Become a MacRumors Supporter for $50/year with no ads, ability to filter front page stories, and private forums.

mattspace

macrumors 68040
Original poster
Jun 5, 2013
3,458
3,056
Australia
I'm still new to using APFS and snapshots for Time Machine. I was very much commandline comfortable with tmutil etc, but having just discovered you can't delete parts of a single backup on an APFS TM disk, the way you could on an HFS+ one, I figured I shouldn't trust any of my existing knowledge or assumptions...

If I change the finder tags on a file, will that count as a new / different file for Time Machine's purposes, and cause a whole copy of that file to be added to the size of the next backup?
 
This is difficult to test with TM, but I have tested with Carbon Copy Cloner which allows the creation of many backup tasks.
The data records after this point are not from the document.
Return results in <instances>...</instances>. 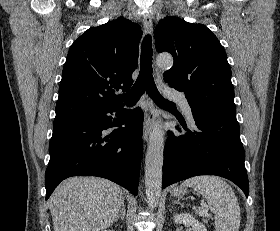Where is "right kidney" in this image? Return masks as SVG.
Instances as JSON below:
<instances>
[{
    "label": "right kidney",
    "mask_w": 280,
    "mask_h": 231,
    "mask_svg": "<svg viewBox=\"0 0 280 231\" xmlns=\"http://www.w3.org/2000/svg\"><path fill=\"white\" fill-rule=\"evenodd\" d=\"M104 231H106V229H104ZM108 231H114V229H108Z\"/></svg>",
    "instance_id": "right-kidney-1"
}]
</instances>
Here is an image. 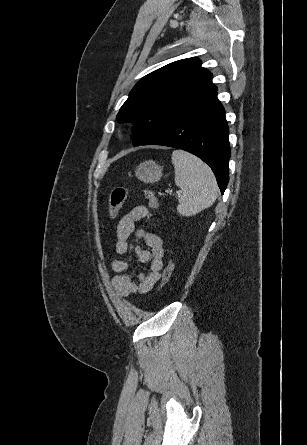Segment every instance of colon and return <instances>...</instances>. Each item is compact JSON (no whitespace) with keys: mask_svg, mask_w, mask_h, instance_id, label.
Wrapping results in <instances>:
<instances>
[{"mask_svg":"<svg viewBox=\"0 0 307 445\" xmlns=\"http://www.w3.org/2000/svg\"><path fill=\"white\" fill-rule=\"evenodd\" d=\"M137 194L142 195L145 199H147L148 206H146V208L148 210L155 211L158 208L159 205L158 198L153 191L150 190L135 191L124 187H116L110 193V199L108 204V217L110 219H114L117 216L119 210L123 206L126 199L130 196H134ZM173 269H174V262L173 260H169L163 271L159 289H162L165 285H167V283L171 278Z\"/></svg>","mask_w":307,"mask_h":445,"instance_id":"obj_1","label":"colon"}]
</instances>
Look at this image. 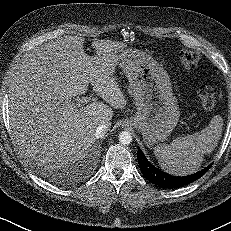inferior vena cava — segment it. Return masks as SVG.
<instances>
[{"mask_svg":"<svg viewBox=\"0 0 231 231\" xmlns=\"http://www.w3.org/2000/svg\"><path fill=\"white\" fill-rule=\"evenodd\" d=\"M111 126V123H102V124H99L96 128V132H95V137L96 138H101L103 137L107 131L109 130Z\"/></svg>","mask_w":231,"mask_h":231,"instance_id":"1","label":"inferior vena cava"}]
</instances>
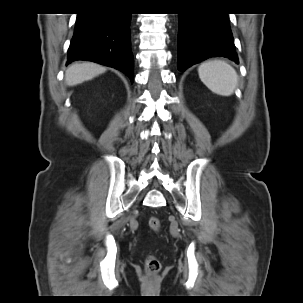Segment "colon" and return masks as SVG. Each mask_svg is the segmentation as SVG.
I'll return each instance as SVG.
<instances>
[{"label": "colon", "mask_w": 303, "mask_h": 303, "mask_svg": "<svg viewBox=\"0 0 303 303\" xmlns=\"http://www.w3.org/2000/svg\"><path fill=\"white\" fill-rule=\"evenodd\" d=\"M149 226L151 229L157 231L160 228V220L157 217H151L149 220ZM145 269L151 276L156 275L160 270V262L156 255L148 254L145 259Z\"/></svg>", "instance_id": "5ec220e1"}]
</instances>
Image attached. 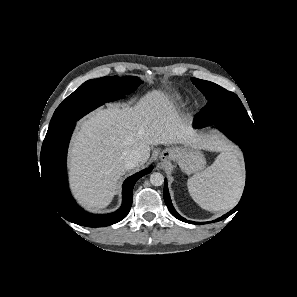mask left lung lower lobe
<instances>
[{"label": "left lung lower lobe", "mask_w": 297, "mask_h": 297, "mask_svg": "<svg viewBox=\"0 0 297 297\" xmlns=\"http://www.w3.org/2000/svg\"><path fill=\"white\" fill-rule=\"evenodd\" d=\"M193 126L196 128L205 127V126H200L195 122H194ZM215 127L220 129L229 139H231L233 142H235L243 151L244 158H245V165H246V184H245L243 195H242L241 200L239 201L238 205L235 208H233L227 214L223 215L222 217H220L214 221H210V222L188 221L185 218H183L182 216H180L174 209V207L171 203V199H170L168 188H167V180L165 179V185H164L165 203H166L169 211L171 212V214L183 222H188L190 224H207V223H212L215 221H220L224 218H227L228 216H230L231 214L236 212L239 208H241L243 206V204L247 201V199L251 193L252 186L254 183V172H256L257 163H258V157H257L258 141L256 140L255 132L244 129L239 126L228 124V123L217 124V125H215Z\"/></svg>", "instance_id": "1"}]
</instances>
CCC uses APFS snapshots in the same way as does TM.

I created a new CCC backup task and new destination APFS volume and backed up 3 image files to it. The size of the volume was 260.8 MB. I added a tag to a 146 MB file and repeated the backup. The volume (which now has two snapshots) is 260.9 MB. Did a bit more removing and adding tags and the size has now increased to 261.1 MB. So the adding and removing Finder tags, only adds a very small amount to the backup volume.

So, almost certain that TM does not significantly increase the size of the backup volume when adding a tag.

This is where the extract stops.